Kaggle / kagglehub

Python library to access Kaggle resources
Apache License 2.0
42 stars 7 forks source link

Upload for private model yields "No instances available" #103

Closed lewtun closed 3 months ago

lewtun commented 4 months ago

Hello, thank you for making this utility lib for Kaggle!

I'm trying to upload a local model to Kaggle Hub and want it to be private. However, after following the instructions in the README, I am not able to import the model to a Kaggle notebook and instead see a "No instances available" on the notebooks Add input tab:

Screenshot 2024-04-16 at 21 51 49

Steps to reproduce:

import kagglehub

handle = "lewtun/mistral-7b-sft/pyTorch/v1"
local_files = "./mistral-7b-sft/" # Just a fine-tuned Mistral 7B
kagglehub.model_upload(handle, local_files)

It is possible that something is wrong with the variation being set during the upload? Thanks!

lewtun commented 4 months ago

Although my variation doesn't appear on the model page, I notice that if I click on Add new variation, then I can see the variation stored under pyTorch but as a zipped archive instead of the decompressed folder with the model weights (perhaps this is the problem?)

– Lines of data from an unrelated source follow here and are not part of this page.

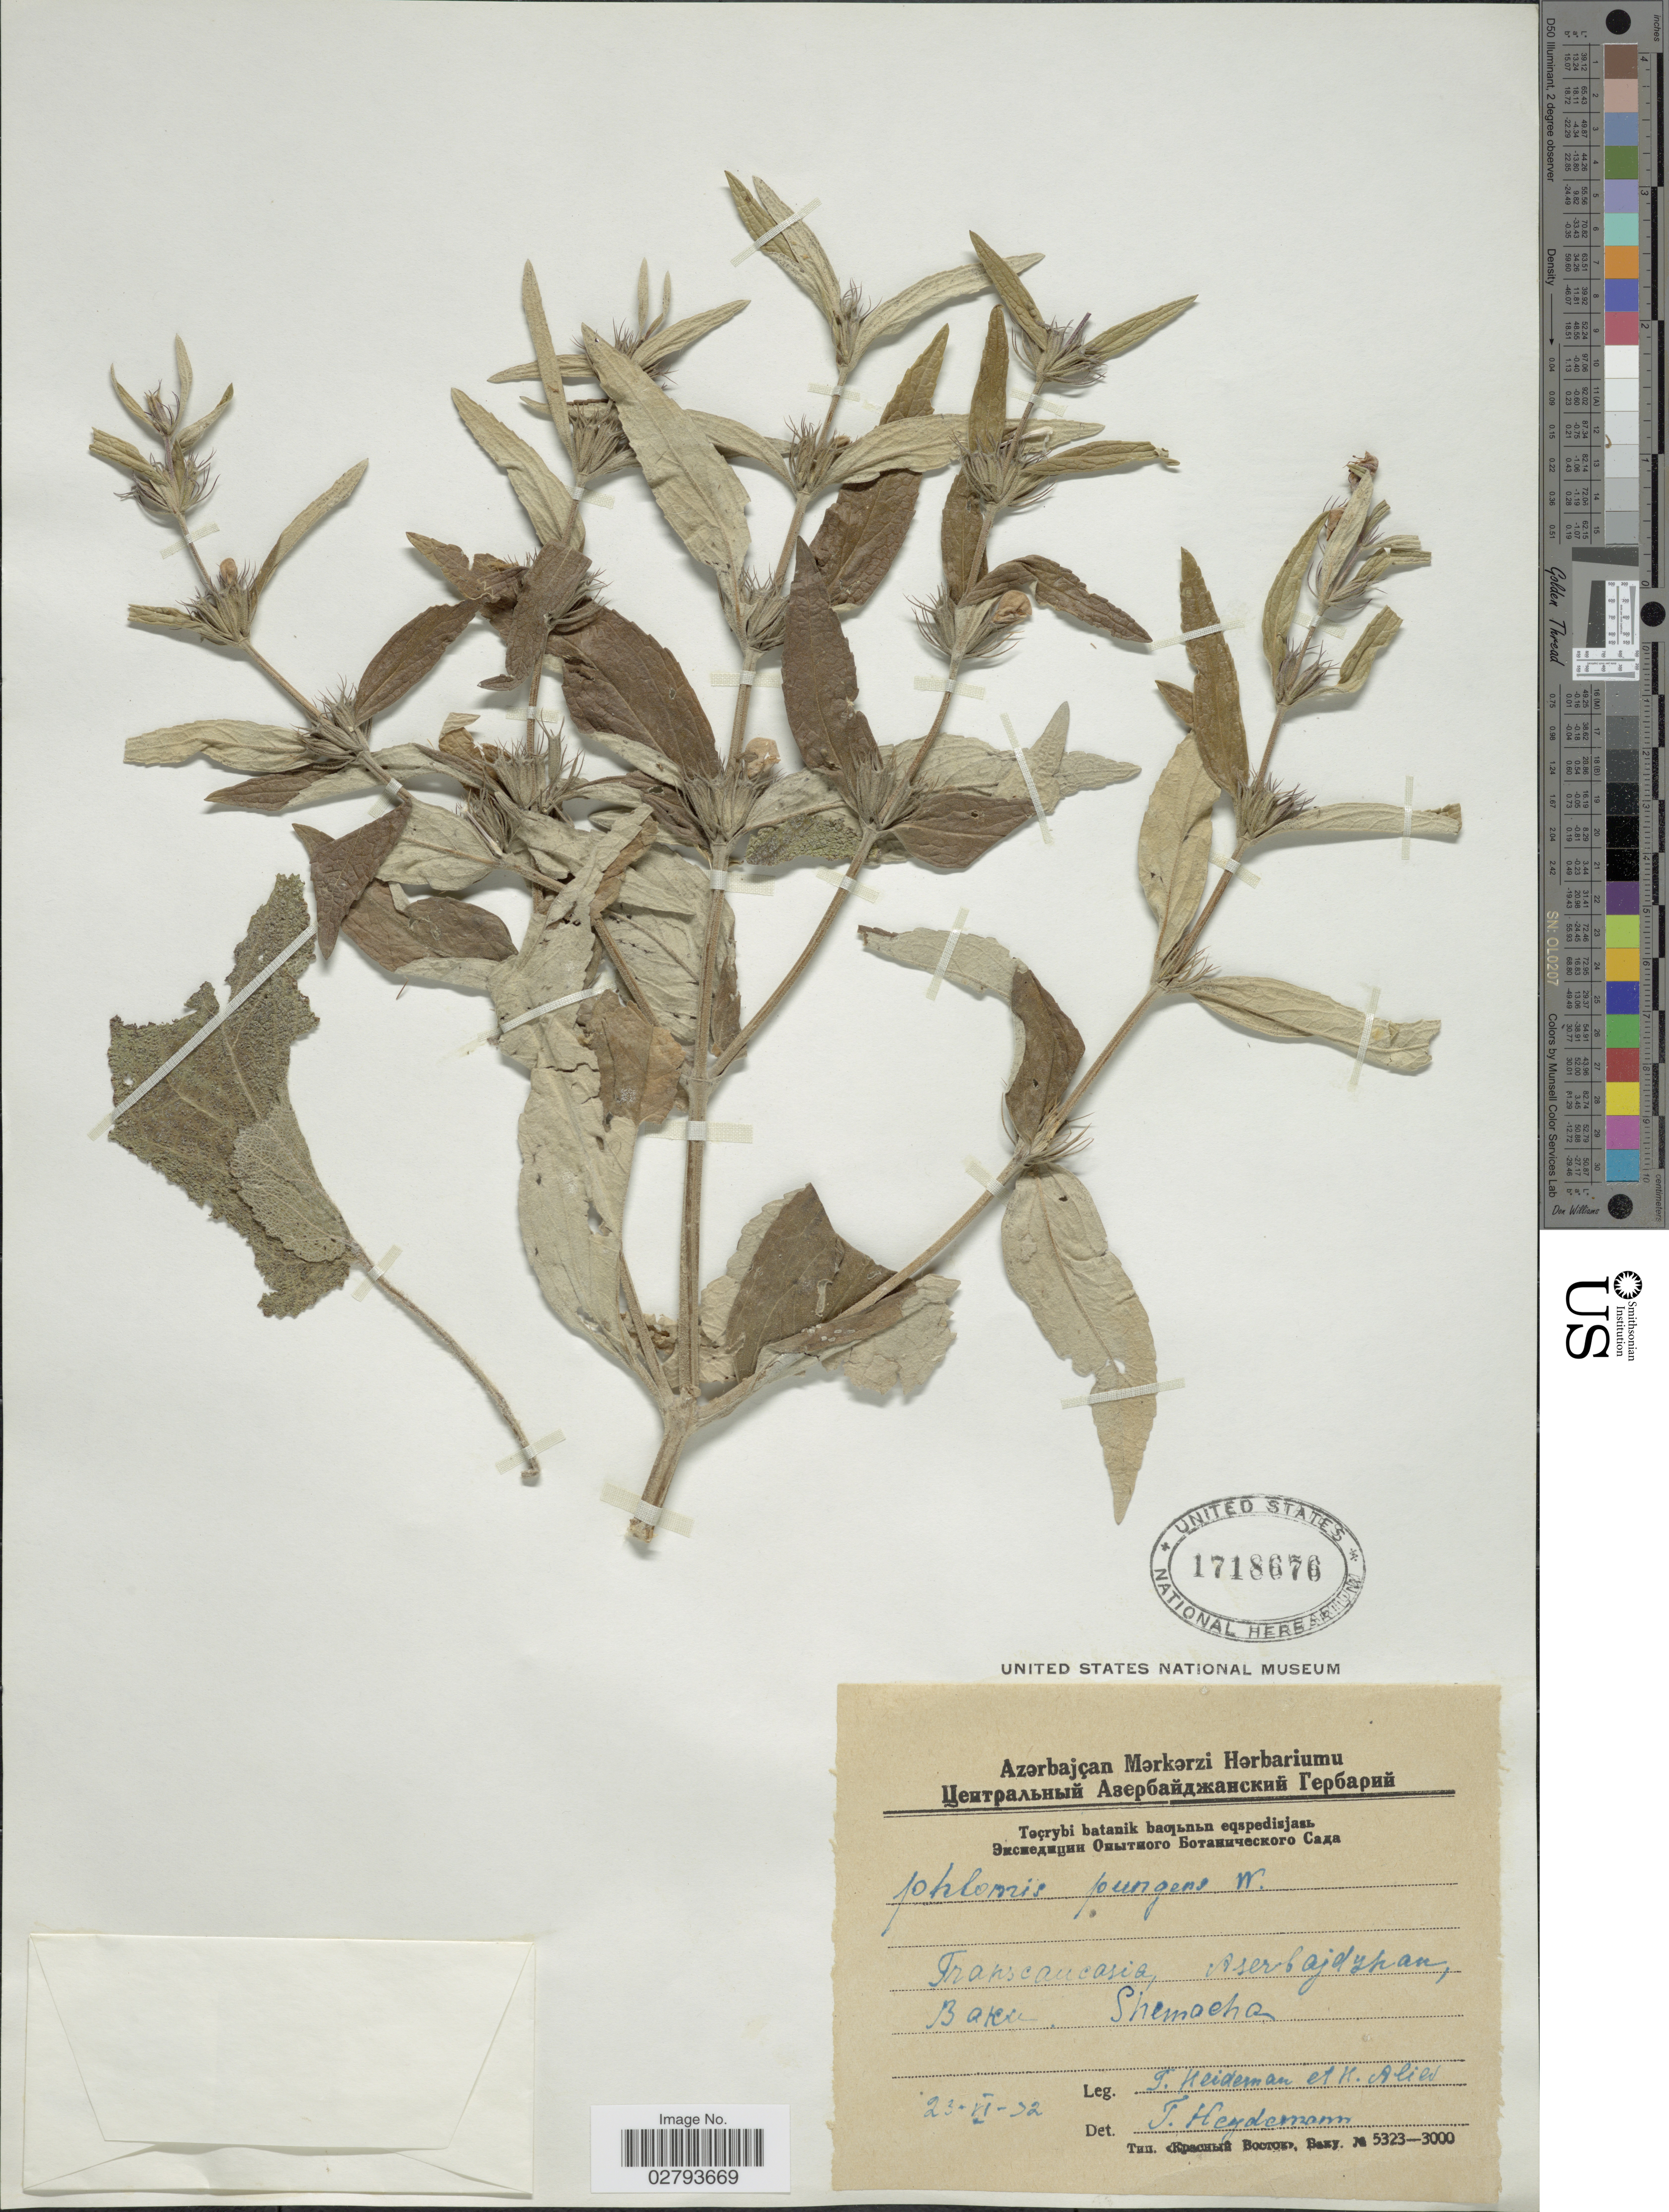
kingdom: Plantae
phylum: Tracheophyta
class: Magnoliopsida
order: Lamiales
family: Lamiaceae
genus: Phlomis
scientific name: Phlomis herba-venti subsp. pungens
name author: Maire ex DeFilipps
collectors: T. Heideman & H. Aliev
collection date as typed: Transcribed d/m/y: 23/6/32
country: Azerbaijan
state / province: Baki (City)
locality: Transcaucasia, Aserbajdzhan, Baku. Shemocha.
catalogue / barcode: US 1718676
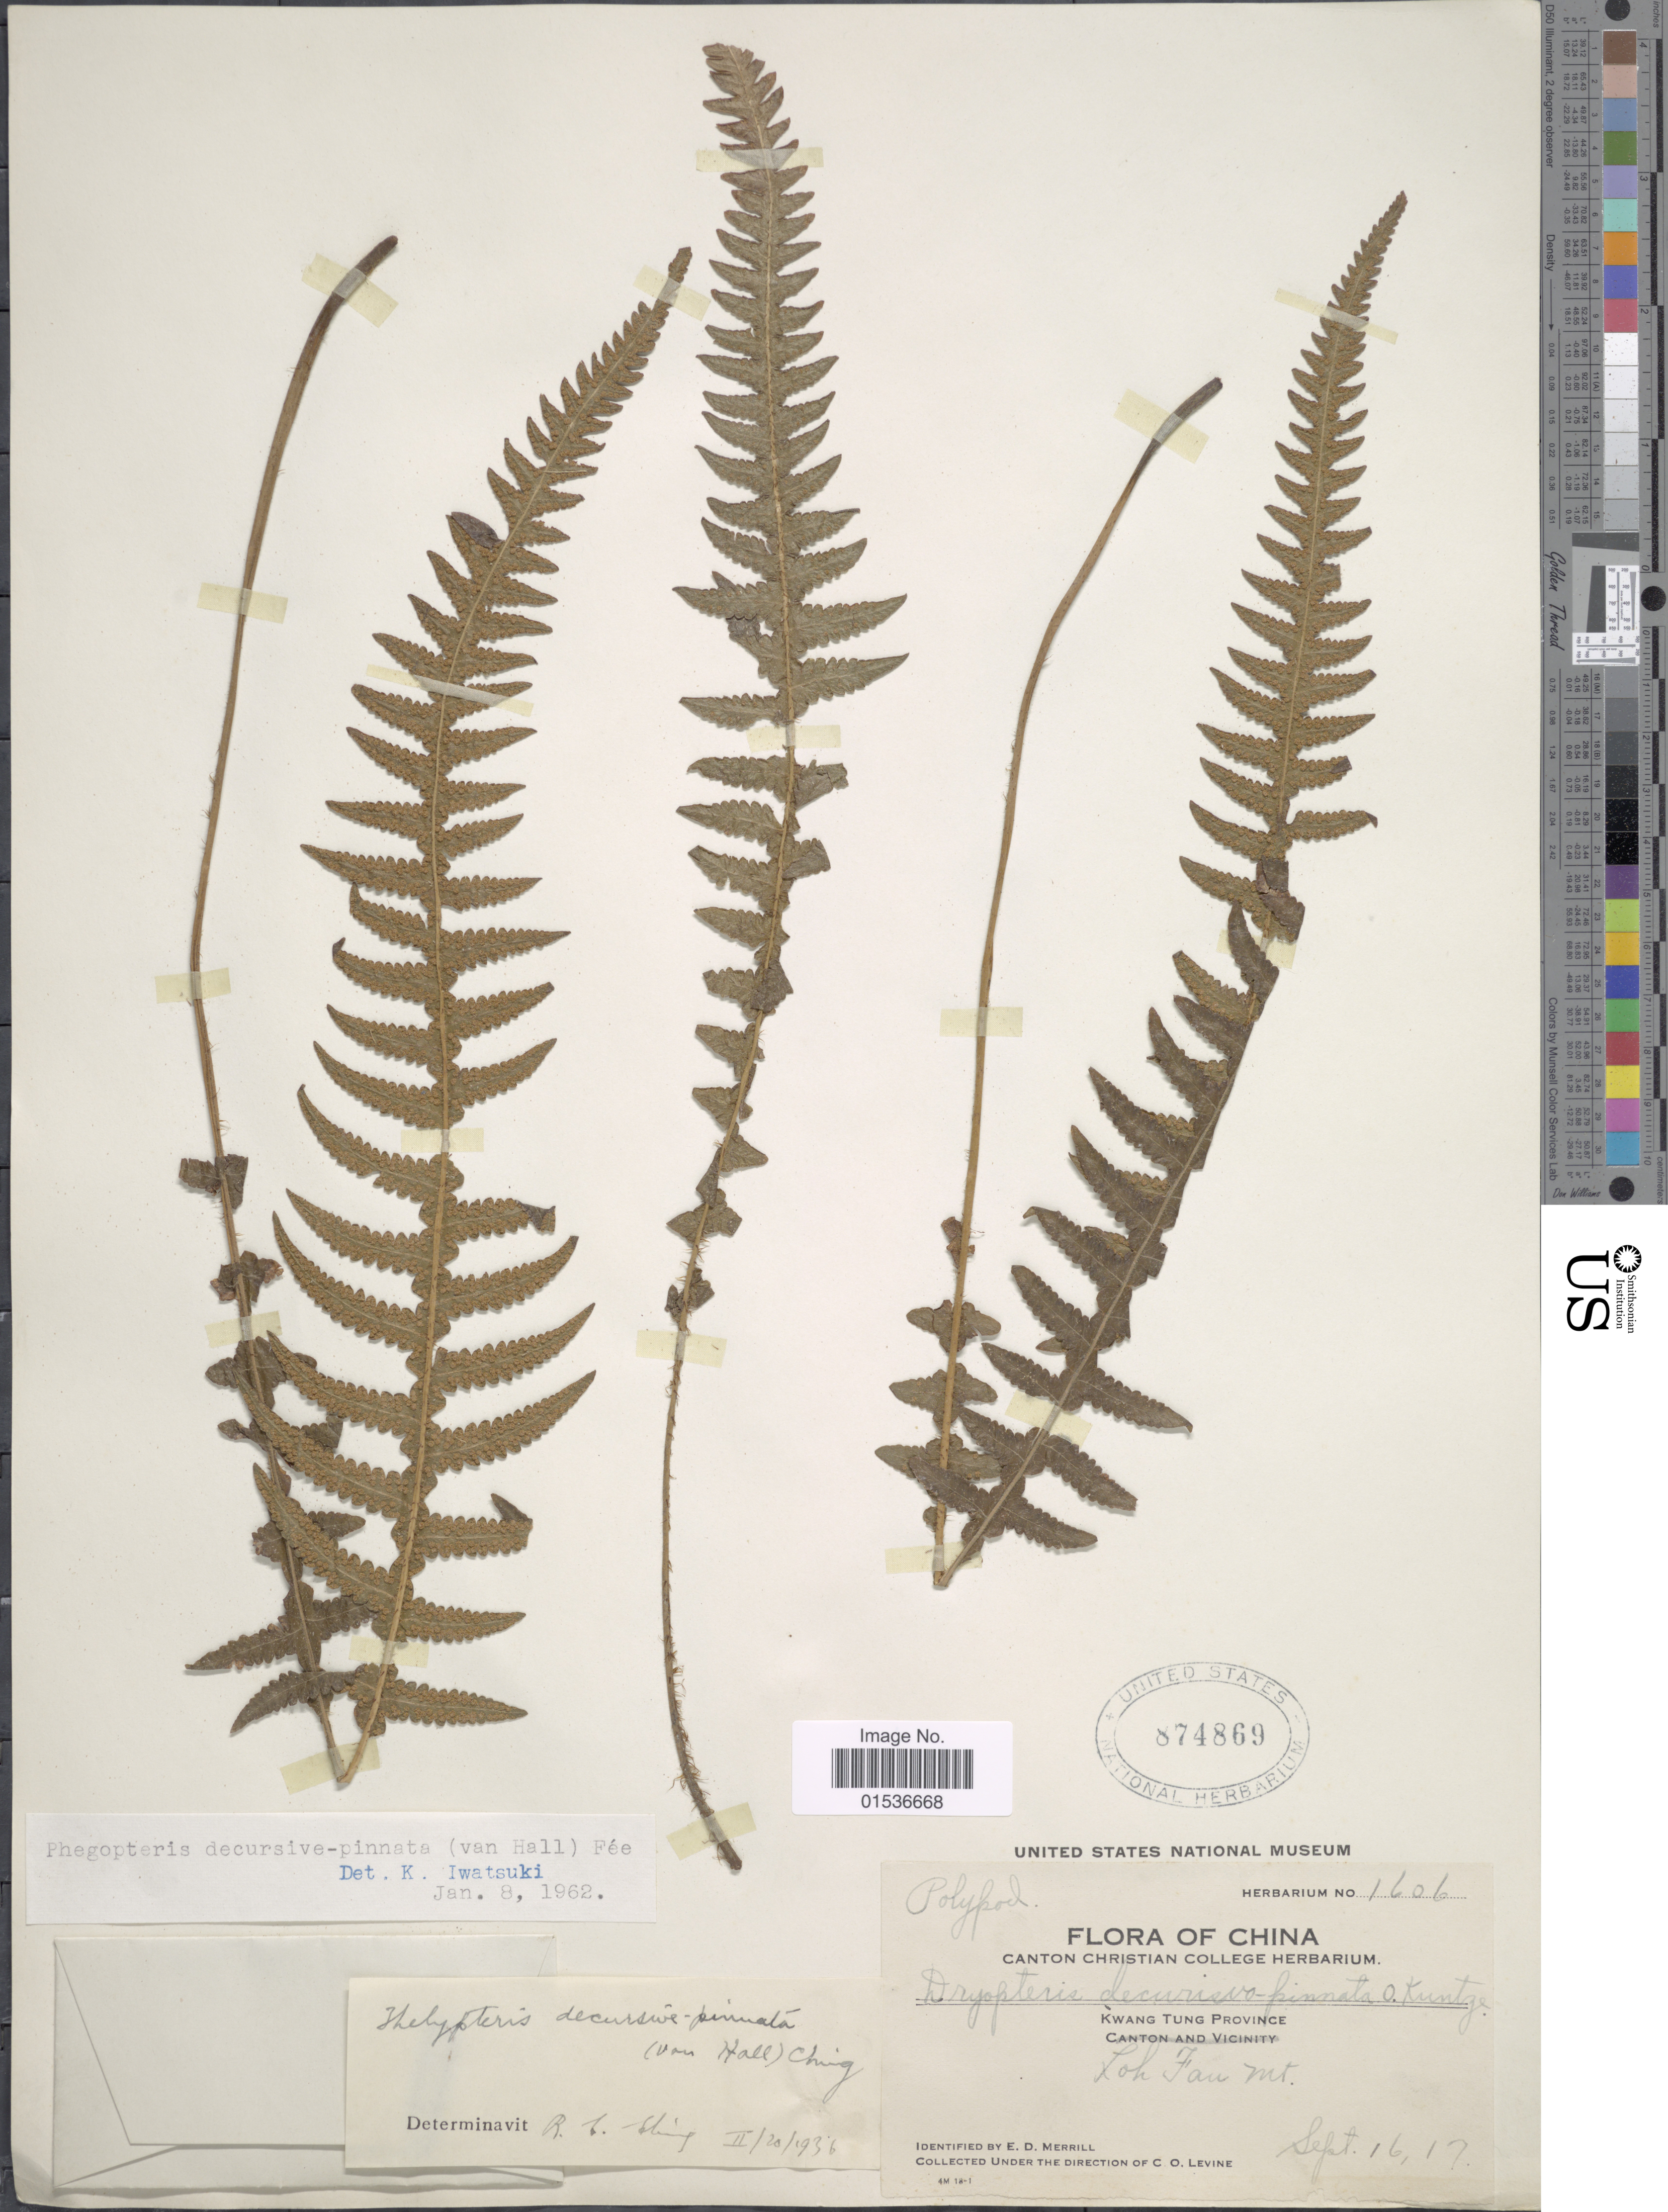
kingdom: Plantae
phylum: Tracheophyta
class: Polypodiopsida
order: Polypodiales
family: Thelypteridaceae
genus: Phegopteris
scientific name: Phegopteris decursivepinnata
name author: (H.C. Hall) Fée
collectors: C. O. Levine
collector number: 1606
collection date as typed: Transcribed d/m/y: 15/9/17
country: China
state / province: Guangdong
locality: China, Kwang Tung Province, Loh Fau Mt.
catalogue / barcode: US 874869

Screenshot 2024-04-16 at 21 56 43

rosbo commented 4 months ago

Thanks for reporting. We are looking into this issue. The archive should be decompressed. This is a problem. Stay tuned.

lewtun commented 4 months ago

OK it seems the archive does eventually decompress, but for some reason it only includes a subset of the files (e.g. just one of the weights) and seems to have merged the remainder into special_tokens_map.json (this file is 5GB when it should be 500 bytes)

Screenshot 2024-04-19 at 13 18 03

CausalTruth commented 4 months ago

I have the same issue. Only one file gets zipped and uploaded, not the complete directory.

lewtun commented 3 months ago

These issues now seem to be fixed in kagglehub==0.2.4, especially now that files are pushed individually!

The only caveat that it takes >1h to process the files after upload, but eventually the variation appears on the model page.

rosbo commented 3 months ago

Glad to hear to that the issue you faced is now fixed. We are now focused on optimizing the backend processing time for large models.